Police officers of the Phoolbagan and Maniktala Police Stations of Calcutta were nearly successful in recapturing Sajal Barui in early 2003, after they were able to trace his girlfriend and set up a sting operation to recapture him. However, Sajal Barui did not show up for the arranged rendezvous. Sajal Barui then took refuge in the den of a local criminal known as Hathkata Bishu (Bengali for one-armed Bishu) in Lake Town, Kolkata. He worked with Bishu, under the alias Kamal, and was responsible for a robbery in the Ultadanga area of Kolkata. As the search for Kamal intensified, Sajal Barui, migrated to Jamboni, in West Midnapore district, to work for Rajeev Meti, a local criminal.

==Recapture==
In late February 2003, a criminal who went by the name of Sheikh Raju was arrested for petty theft in the Jamboni area of West Midnapore district and was brought to Midnapore Central Jail. On 16 May 2003, after masquerading as Sheikh Raju for almost three months, this criminal was positively identified as Sajal Barui by a jailer who had met him earlier when he was serving his life sentence at the Alipore Central Jail in Kolkata.

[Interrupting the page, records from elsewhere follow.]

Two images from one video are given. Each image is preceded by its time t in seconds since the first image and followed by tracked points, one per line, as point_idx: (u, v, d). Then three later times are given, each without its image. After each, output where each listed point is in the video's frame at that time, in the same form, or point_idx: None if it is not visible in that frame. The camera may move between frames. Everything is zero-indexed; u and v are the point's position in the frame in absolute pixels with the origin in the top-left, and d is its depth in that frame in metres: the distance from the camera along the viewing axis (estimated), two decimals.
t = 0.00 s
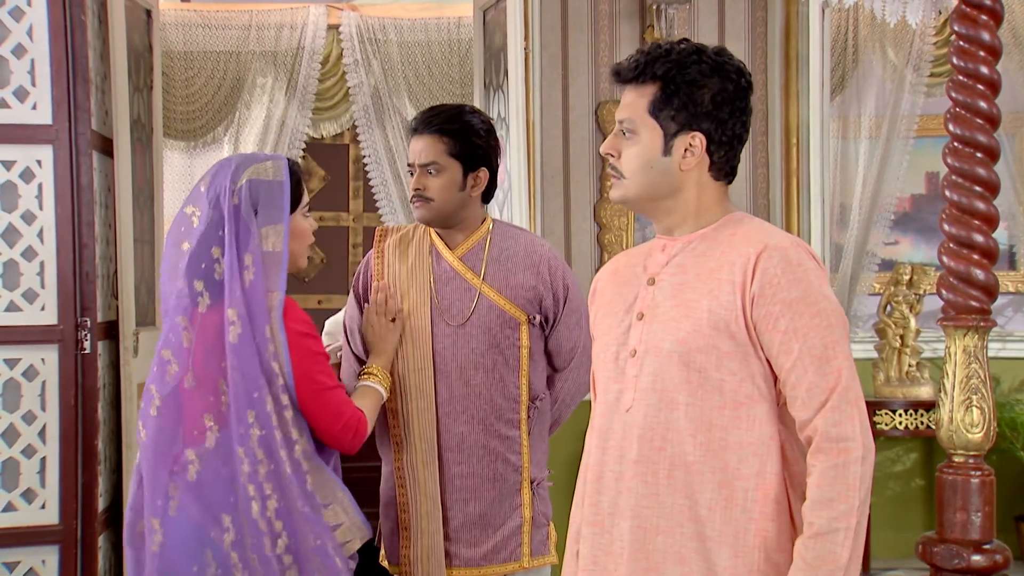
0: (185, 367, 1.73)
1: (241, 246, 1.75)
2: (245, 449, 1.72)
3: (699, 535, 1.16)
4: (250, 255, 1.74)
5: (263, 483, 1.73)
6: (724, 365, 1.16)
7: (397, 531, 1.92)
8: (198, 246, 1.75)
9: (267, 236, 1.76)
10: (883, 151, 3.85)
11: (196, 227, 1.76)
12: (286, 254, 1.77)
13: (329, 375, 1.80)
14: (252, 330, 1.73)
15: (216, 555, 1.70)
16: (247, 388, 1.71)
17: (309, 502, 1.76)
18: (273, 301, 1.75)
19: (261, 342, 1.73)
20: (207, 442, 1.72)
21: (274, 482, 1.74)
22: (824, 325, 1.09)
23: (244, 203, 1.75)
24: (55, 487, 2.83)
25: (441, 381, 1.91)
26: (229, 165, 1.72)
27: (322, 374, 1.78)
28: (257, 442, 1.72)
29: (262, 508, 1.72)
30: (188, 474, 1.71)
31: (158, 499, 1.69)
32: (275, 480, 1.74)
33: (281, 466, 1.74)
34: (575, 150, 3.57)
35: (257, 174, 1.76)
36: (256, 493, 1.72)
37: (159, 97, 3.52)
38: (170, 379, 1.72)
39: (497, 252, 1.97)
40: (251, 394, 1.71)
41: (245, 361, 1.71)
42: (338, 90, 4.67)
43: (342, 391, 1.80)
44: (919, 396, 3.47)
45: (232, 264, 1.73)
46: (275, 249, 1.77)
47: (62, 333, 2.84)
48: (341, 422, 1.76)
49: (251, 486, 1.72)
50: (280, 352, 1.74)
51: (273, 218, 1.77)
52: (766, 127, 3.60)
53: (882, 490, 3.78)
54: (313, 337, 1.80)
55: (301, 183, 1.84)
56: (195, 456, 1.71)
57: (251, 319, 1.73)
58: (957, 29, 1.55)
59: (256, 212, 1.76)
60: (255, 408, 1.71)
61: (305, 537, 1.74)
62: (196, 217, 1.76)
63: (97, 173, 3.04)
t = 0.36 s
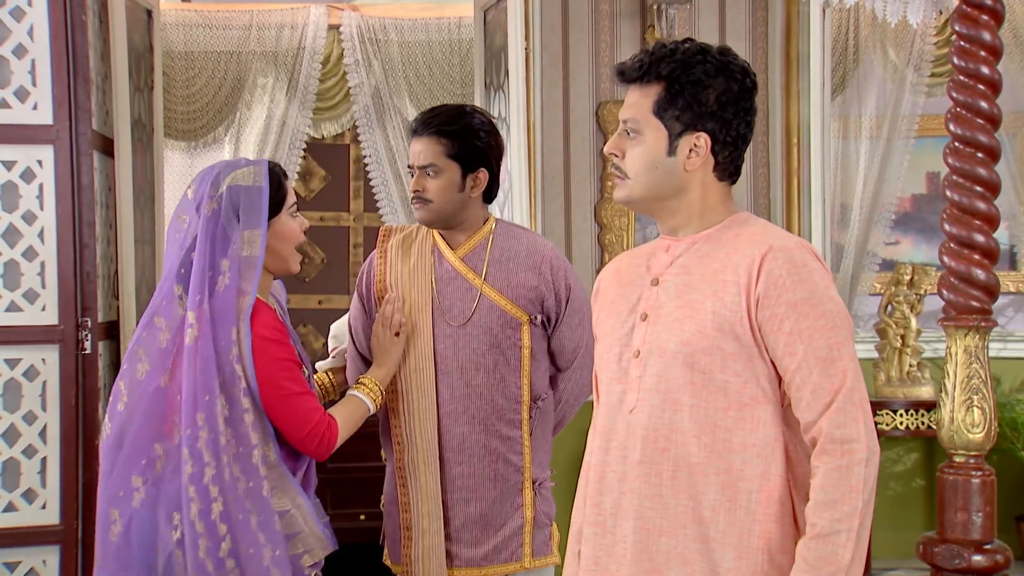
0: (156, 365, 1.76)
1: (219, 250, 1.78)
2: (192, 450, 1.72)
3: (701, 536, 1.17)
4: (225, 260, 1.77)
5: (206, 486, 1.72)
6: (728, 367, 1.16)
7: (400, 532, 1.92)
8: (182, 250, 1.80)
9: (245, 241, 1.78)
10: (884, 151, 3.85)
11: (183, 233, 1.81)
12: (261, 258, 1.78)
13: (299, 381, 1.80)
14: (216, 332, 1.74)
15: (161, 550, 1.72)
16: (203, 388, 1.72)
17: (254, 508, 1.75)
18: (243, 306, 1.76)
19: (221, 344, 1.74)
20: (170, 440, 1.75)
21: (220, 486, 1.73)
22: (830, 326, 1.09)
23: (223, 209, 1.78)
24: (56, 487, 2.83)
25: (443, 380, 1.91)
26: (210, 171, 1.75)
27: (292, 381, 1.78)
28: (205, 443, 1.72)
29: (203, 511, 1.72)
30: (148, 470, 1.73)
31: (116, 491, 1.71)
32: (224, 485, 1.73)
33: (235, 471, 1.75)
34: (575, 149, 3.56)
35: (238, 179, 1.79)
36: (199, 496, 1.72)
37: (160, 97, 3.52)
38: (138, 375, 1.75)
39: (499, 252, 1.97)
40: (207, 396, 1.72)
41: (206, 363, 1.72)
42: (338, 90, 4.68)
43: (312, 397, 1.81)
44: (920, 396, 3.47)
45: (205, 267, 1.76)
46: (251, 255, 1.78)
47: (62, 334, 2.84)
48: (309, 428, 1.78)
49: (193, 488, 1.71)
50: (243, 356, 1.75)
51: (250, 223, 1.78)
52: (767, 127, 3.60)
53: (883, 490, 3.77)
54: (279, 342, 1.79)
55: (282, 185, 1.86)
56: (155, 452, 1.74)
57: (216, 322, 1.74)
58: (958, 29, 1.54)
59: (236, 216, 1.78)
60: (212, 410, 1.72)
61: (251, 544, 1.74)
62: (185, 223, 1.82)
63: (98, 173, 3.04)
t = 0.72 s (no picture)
0: (168, 360, 1.76)
1: (228, 243, 1.77)
2: (196, 444, 1.68)
3: (705, 534, 1.17)
4: (235, 254, 1.76)
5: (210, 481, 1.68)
6: (732, 365, 1.16)
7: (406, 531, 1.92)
8: (189, 242, 1.78)
9: (255, 236, 1.78)
10: (887, 148, 3.85)
11: (190, 224, 1.79)
12: (271, 254, 1.78)
13: (308, 374, 1.79)
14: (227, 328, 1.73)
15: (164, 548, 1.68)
16: (209, 381, 1.70)
17: (261, 504, 1.74)
18: (253, 302, 1.76)
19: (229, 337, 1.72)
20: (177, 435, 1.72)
21: (225, 481, 1.70)
22: (834, 325, 1.09)
23: (235, 202, 1.77)
24: (59, 485, 2.84)
25: (451, 379, 1.92)
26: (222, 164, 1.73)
27: (299, 377, 1.77)
28: (210, 438, 1.69)
29: (207, 507, 1.68)
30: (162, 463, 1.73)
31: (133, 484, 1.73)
32: (230, 482, 1.71)
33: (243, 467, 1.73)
34: (578, 147, 3.56)
35: (250, 172, 1.78)
36: (203, 491, 1.67)
37: (163, 95, 3.53)
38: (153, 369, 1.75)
39: (508, 251, 1.97)
40: (217, 391, 1.70)
41: (218, 357, 1.70)
42: (341, 88, 4.68)
43: (321, 389, 1.80)
44: (923, 393, 3.46)
45: (216, 260, 1.75)
46: (260, 250, 1.78)
47: (65, 331, 2.84)
48: (320, 421, 1.78)
49: (196, 483, 1.67)
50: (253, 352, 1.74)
51: (262, 219, 1.78)
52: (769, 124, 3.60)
53: (886, 488, 3.77)
54: (287, 337, 1.78)
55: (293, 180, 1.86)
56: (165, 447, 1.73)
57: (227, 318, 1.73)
58: (962, 26, 1.54)
59: (246, 211, 1.78)
60: (221, 406, 1.70)
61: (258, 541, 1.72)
62: (192, 213, 1.80)
63: (100, 171, 3.04)
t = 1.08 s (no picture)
0: (170, 360, 1.76)
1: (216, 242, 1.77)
2: (203, 442, 1.68)
3: (709, 534, 1.16)
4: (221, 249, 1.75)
5: (218, 479, 1.68)
6: (737, 365, 1.16)
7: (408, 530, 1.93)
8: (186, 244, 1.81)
9: (238, 232, 1.76)
10: (888, 147, 3.85)
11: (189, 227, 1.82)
12: (254, 247, 1.75)
13: (306, 372, 1.76)
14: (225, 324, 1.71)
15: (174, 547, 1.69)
16: (211, 379, 1.69)
17: (268, 502, 1.73)
18: (245, 297, 1.73)
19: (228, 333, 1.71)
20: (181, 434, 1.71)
21: (233, 479, 1.70)
22: (840, 326, 1.08)
23: (217, 199, 1.77)
24: (60, 484, 2.84)
25: (452, 380, 1.92)
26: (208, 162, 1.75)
27: (289, 374, 1.73)
28: (216, 436, 1.69)
29: (215, 505, 1.68)
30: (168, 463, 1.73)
31: (141, 486, 1.74)
32: (240, 479, 1.70)
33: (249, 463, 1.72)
34: (579, 145, 3.56)
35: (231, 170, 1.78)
36: (212, 489, 1.67)
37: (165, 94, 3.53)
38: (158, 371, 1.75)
39: (512, 251, 1.97)
40: (219, 388, 1.69)
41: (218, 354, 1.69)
42: (343, 87, 4.68)
43: (316, 388, 1.76)
44: (924, 392, 3.46)
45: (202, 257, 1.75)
46: (244, 244, 1.76)
47: (66, 330, 2.84)
48: (308, 424, 1.73)
49: (204, 481, 1.67)
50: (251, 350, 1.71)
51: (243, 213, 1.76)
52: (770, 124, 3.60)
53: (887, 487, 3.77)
54: (284, 331, 1.75)
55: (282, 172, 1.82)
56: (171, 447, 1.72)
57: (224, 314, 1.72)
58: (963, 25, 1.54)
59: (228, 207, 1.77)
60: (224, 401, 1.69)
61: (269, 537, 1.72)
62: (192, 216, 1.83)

On recapture, Sajal Barui was sent to the Presidency Jail in Dumdum. Here, he formed a network with the terrorist Aftab Ansari, the prime accused in the 2002 terrorist attack on the American Center in Kolkata, and Debashish Chakraborty, a criminal convicted of killing his girlfriend and attempting to kill his mother. Soon after this criminal nexus was discovered, Sajal Barui was shifted back to the Alipore Central Jail.

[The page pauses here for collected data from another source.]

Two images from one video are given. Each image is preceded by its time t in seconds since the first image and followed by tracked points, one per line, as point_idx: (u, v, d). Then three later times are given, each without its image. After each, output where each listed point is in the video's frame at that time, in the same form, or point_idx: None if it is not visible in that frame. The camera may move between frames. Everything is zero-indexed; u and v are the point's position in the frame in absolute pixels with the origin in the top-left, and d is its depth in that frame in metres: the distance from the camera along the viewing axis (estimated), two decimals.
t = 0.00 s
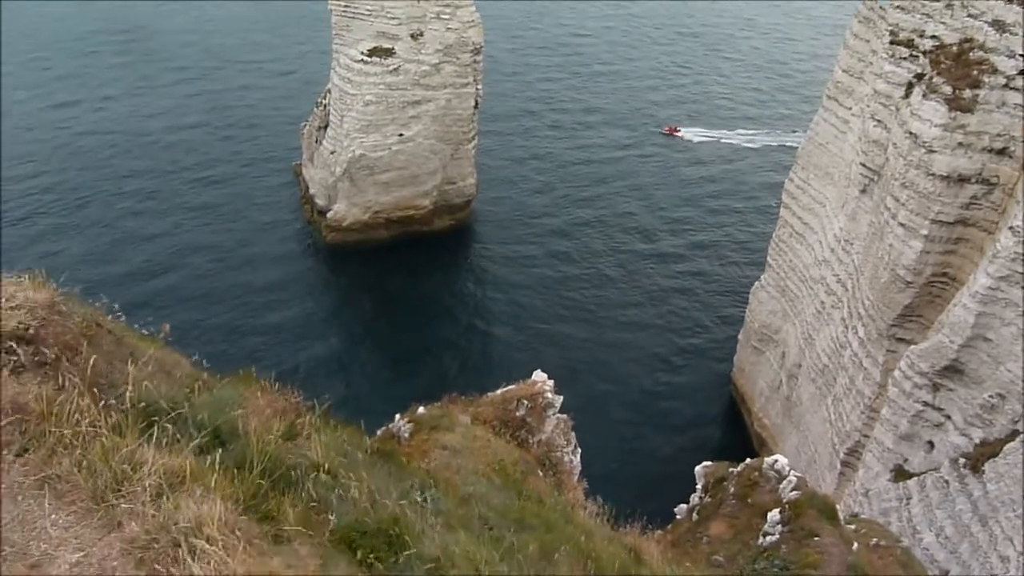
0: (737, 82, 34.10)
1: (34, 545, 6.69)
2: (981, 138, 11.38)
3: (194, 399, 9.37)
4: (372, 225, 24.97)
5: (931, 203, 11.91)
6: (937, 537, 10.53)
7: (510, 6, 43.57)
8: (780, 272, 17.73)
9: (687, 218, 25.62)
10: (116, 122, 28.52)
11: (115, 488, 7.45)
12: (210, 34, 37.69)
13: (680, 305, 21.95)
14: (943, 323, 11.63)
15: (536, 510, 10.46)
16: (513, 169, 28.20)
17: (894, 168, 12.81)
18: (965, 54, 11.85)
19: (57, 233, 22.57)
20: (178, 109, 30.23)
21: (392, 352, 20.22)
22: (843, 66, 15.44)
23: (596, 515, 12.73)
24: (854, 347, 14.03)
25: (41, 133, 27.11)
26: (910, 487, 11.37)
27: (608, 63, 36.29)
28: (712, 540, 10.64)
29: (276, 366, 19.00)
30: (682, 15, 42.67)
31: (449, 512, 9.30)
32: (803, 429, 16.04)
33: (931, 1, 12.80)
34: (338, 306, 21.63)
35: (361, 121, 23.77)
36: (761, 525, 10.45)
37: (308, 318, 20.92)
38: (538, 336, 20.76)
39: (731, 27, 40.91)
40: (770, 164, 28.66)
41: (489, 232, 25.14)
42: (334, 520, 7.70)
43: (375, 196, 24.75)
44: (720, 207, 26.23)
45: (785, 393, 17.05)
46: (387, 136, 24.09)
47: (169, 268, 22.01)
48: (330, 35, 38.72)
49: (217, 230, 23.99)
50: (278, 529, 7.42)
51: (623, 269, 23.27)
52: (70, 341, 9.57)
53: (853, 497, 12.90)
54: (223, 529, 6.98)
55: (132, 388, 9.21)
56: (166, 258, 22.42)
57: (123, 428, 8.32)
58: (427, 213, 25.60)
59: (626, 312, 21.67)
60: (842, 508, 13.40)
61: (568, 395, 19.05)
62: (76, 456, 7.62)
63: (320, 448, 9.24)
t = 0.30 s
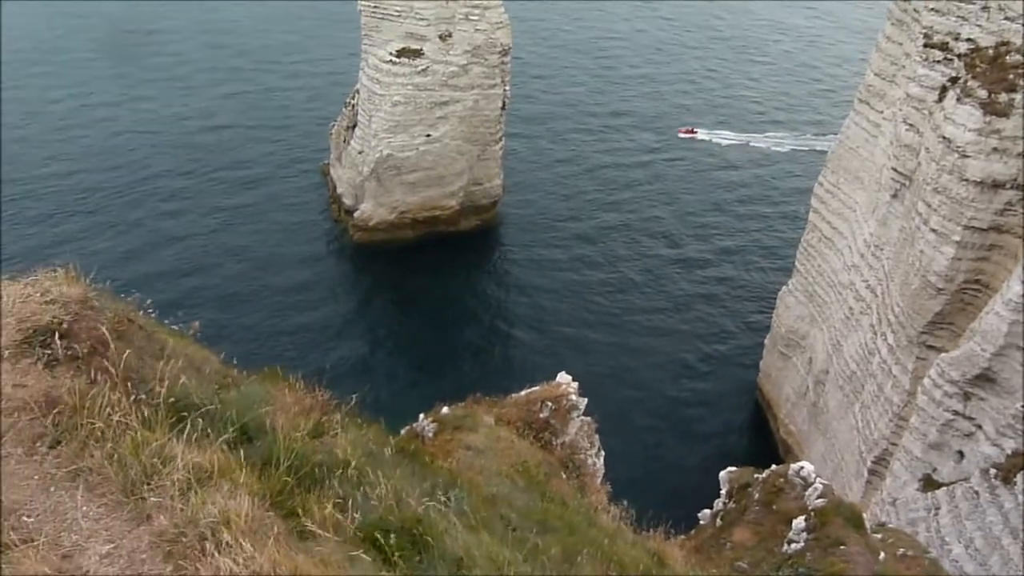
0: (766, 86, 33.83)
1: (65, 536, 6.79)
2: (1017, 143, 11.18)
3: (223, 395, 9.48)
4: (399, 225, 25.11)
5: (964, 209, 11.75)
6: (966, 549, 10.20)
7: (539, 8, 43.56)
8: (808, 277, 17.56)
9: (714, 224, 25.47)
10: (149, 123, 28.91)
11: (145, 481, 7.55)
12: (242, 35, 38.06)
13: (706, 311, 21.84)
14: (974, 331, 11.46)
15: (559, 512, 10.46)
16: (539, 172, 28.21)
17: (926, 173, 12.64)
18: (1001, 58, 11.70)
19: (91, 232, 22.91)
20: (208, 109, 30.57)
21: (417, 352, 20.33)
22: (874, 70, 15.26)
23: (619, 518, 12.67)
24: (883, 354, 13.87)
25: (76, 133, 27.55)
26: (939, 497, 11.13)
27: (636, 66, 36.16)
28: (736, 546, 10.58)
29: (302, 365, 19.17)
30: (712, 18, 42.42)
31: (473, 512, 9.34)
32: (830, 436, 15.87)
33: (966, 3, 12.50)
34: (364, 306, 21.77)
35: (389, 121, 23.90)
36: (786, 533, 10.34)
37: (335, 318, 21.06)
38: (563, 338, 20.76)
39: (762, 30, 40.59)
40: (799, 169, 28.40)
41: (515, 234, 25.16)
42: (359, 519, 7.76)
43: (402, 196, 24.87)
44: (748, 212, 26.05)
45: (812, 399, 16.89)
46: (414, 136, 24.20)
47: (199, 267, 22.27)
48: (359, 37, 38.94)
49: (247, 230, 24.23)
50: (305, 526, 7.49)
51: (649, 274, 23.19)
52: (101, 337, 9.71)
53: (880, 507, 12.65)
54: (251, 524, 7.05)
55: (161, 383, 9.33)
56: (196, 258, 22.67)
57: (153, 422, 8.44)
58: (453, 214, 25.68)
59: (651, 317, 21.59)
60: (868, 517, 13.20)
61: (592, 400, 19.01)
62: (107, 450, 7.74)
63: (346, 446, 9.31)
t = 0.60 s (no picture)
0: (804, 92, 33.48)
1: (102, 523, 6.92)
2: None
3: (256, 389, 9.62)
4: (431, 224, 25.22)
5: (1004, 218, 11.55)
6: (1000, 565, 9.66)
7: (575, 11, 43.49)
8: (842, 284, 17.35)
9: (748, 231, 25.25)
10: (189, 122, 29.38)
11: (180, 472, 7.69)
12: (281, 35, 38.50)
13: (739, 317, 21.70)
14: (1013, 342, 11.32)
15: (585, 515, 10.46)
16: (572, 175, 28.18)
17: (966, 181, 12.44)
18: None
19: (131, 228, 23.38)
20: (246, 108, 30.98)
21: (448, 351, 20.46)
22: (914, 76, 15.05)
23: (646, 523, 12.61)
24: (917, 364, 13.68)
25: (118, 130, 28.07)
26: (973, 511, 10.80)
27: (672, 71, 35.97)
28: (763, 554, 10.52)
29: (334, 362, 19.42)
30: (749, 23, 42.06)
31: (501, 512, 9.39)
32: (861, 446, 15.66)
33: (1011, 8, 12.25)
34: (395, 304, 21.95)
35: (423, 121, 24.04)
36: (815, 542, 10.24)
37: (366, 316, 21.27)
38: (593, 342, 20.75)
39: (800, 36, 40.16)
40: (836, 176, 28.07)
41: (546, 236, 25.16)
42: (386, 515, 7.84)
43: (434, 196, 25.00)
44: (782, 220, 25.80)
45: (843, 408, 16.69)
46: (447, 136, 24.32)
47: (234, 263, 22.62)
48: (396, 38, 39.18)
49: (281, 228, 24.51)
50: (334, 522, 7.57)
51: (681, 279, 23.08)
52: (139, 329, 9.91)
53: (911, 520, 12.42)
54: (282, 518, 7.16)
55: (196, 377, 9.48)
56: (232, 256, 22.98)
57: (188, 415, 8.60)
58: (485, 215, 25.73)
59: (683, 323, 21.47)
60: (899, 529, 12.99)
61: (621, 405, 18.95)
62: (143, 441, 7.90)
63: (376, 442, 9.39)
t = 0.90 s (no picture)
0: (834, 95, 33.14)
1: (128, 514, 7.01)
2: None
3: (281, 384, 9.70)
4: (455, 223, 25.25)
5: None
6: None
7: (605, 12, 43.34)
8: (870, 289, 17.15)
9: (774, 235, 25.03)
10: (220, 118, 29.72)
11: (204, 464, 7.76)
12: (311, 33, 38.74)
13: (765, 321, 21.58)
14: None
15: (606, 516, 10.43)
16: (598, 176, 28.12)
17: (998, 187, 12.23)
18: None
19: (161, 223, 23.72)
20: (274, 106, 31.20)
21: (471, 350, 20.53)
22: (947, 79, 14.82)
23: (667, 525, 12.54)
24: (944, 372, 13.49)
25: (148, 128, 28.39)
26: (1000, 522, 10.60)
27: (701, 73, 35.74)
28: (784, 560, 10.44)
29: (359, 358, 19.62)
30: (778, 25, 41.66)
31: (522, 511, 9.39)
32: (886, 453, 15.48)
33: None
34: (419, 302, 22.06)
35: (450, 119, 24.09)
36: (837, 549, 10.11)
37: (390, 313, 21.41)
38: (617, 343, 20.73)
39: (832, 38, 39.76)
40: (866, 180, 27.80)
41: (571, 237, 25.11)
42: (408, 512, 7.86)
43: (460, 194, 25.03)
44: (810, 225, 25.55)
45: (868, 415, 16.51)
46: (474, 135, 24.33)
47: (262, 259, 22.85)
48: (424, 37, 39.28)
49: (307, 226, 24.66)
50: (356, 518, 7.60)
51: (707, 281, 22.98)
52: (167, 322, 10.02)
53: (935, 529, 12.33)
54: (304, 512, 7.20)
55: (222, 370, 9.57)
56: (259, 253, 23.17)
57: (214, 408, 8.68)
58: (510, 214, 25.69)
59: (707, 327, 21.34)
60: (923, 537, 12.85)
61: (644, 408, 18.90)
62: (170, 433, 7.99)
63: (399, 439, 9.42)
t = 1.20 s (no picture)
0: (871, 102, 32.74)
1: (157, 503, 7.20)
2: None
3: (310, 380, 9.78)
4: (484, 224, 25.32)
5: None
6: None
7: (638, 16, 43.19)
8: (902, 300, 16.90)
9: (807, 243, 24.72)
10: (254, 118, 30.10)
11: (234, 457, 7.85)
12: (345, 33, 39.04)
13: (795, 328, 21.39)
14: None
15: (629, 521, 10.40)
16: (628, 180, 28.04)
17: None
18: None
19: (195, 220, 24.07)
20: (307, 107, 31.47)
21: (498, 351, 20.57)
22: (987, 87, 14.55)
23: (690, 533, 12.45)
24: (978, 386, 13.26)
25: (185, 127, 28.80)
26: None
27: (735, 79, 35.49)
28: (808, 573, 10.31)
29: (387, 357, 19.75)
30: (814, 31, 41.22)
31: (545, 514, 9.39)
32: (915, 467, 15.25)
33: None
34: (447, 302, 22.16)
35: (480, 121, 24.15)
36: (864, 564, 10.01)
37: (418, 312, 21.53)
38: (644, 347, 20.65)
39: (869, 45, 39.29)
40: (902, 188, 27.44)
41: (599, 240, 25.04)
42: (433, 511, 7.90)
43: (489, 196, 25.08)
44: (843, 233, 25.21)
45: (898, 427, 16.27)
46: (504, 137, 24.36)
47: (292, 256, 23.10)
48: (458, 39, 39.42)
49: (338, 225, 24.82)
50: (381, 515, 7.64)
51: (736, 287, 22.82)
52: (200, 316, 10.14)
53: (966, 546, 12.01)
54: (331, 507, 7.26)
55: (253, 365, 9.69)
56: (290, 250, 23.34)
57: (243, 402, 8.77)
58: (538, 216, 25.67)
59: (737, 334, 21.16)
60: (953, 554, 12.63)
61: (670, 413, 18.82)
62: (200, 426, 8.08)
63: (425, 439, 9.45)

Debashish Chakraborty was moved to Midnapore Central Jail, from which he escaped on 28 May 2005, only to be recaptured two days later. After serving some time in jail Sajal Barui was released in August 2010. In June 2011, he was arrested on charges of robbery. Barui was found guilty & was sentenced to imprisonment. He was released from prison in 2017. No further news of Barui has been obtained by the media since then.